=== Information supplied ===

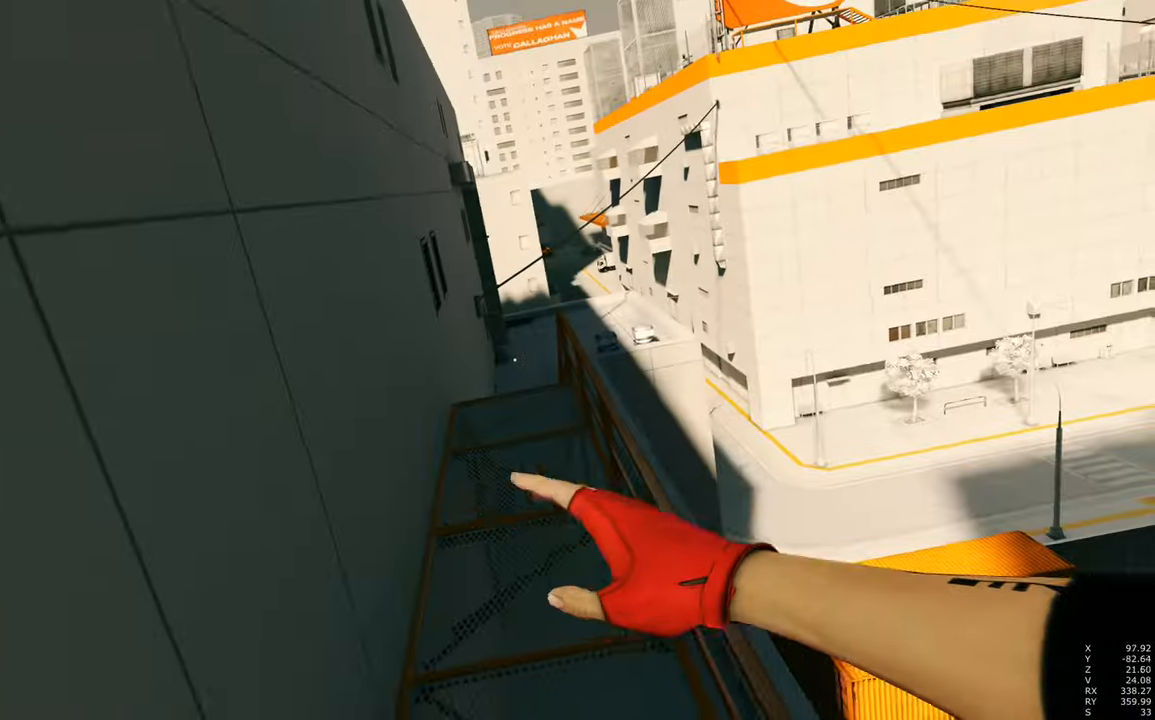
{"keys": ["w"], "mouse": [], "events": [[33, "d", "up"]]}
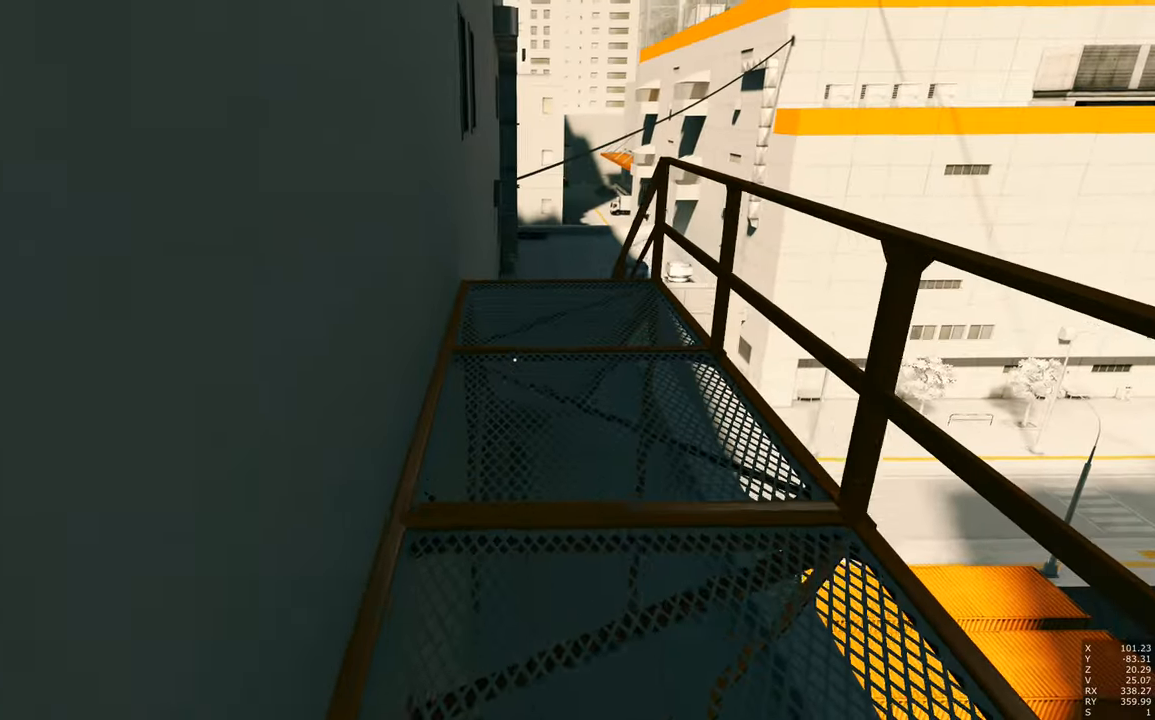
{"keys": ["w"], "mouse": [], "events": []}
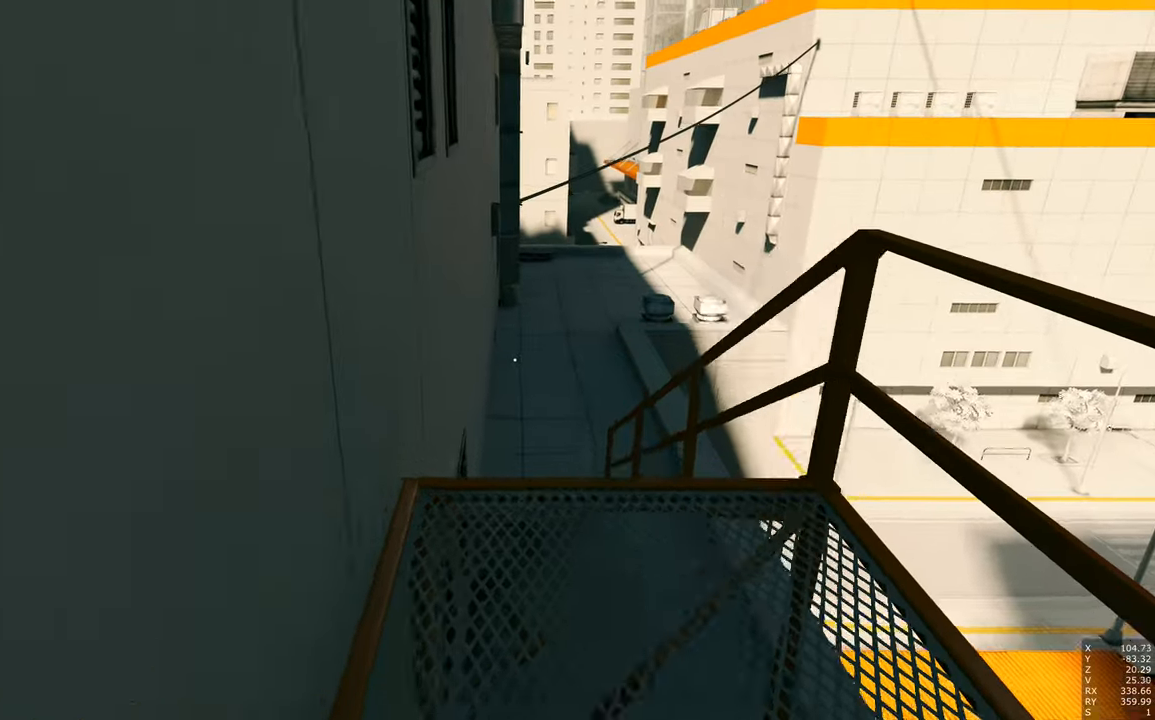
{"keys": [], "mouse": [], "events": [[100, "w", "up"]]}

===

→ Task brief:
Return the data above unchanged. Pictures are not part of the copy.

→ Final answer:
{"keys": ["w"], "mouse": [], "events": [[33, "d", "up"]]}
{"keys": ["w"], "mouse": [], "events": []}
{"keys": [], "mouse": [], "events": [[100, "w", "up"]]}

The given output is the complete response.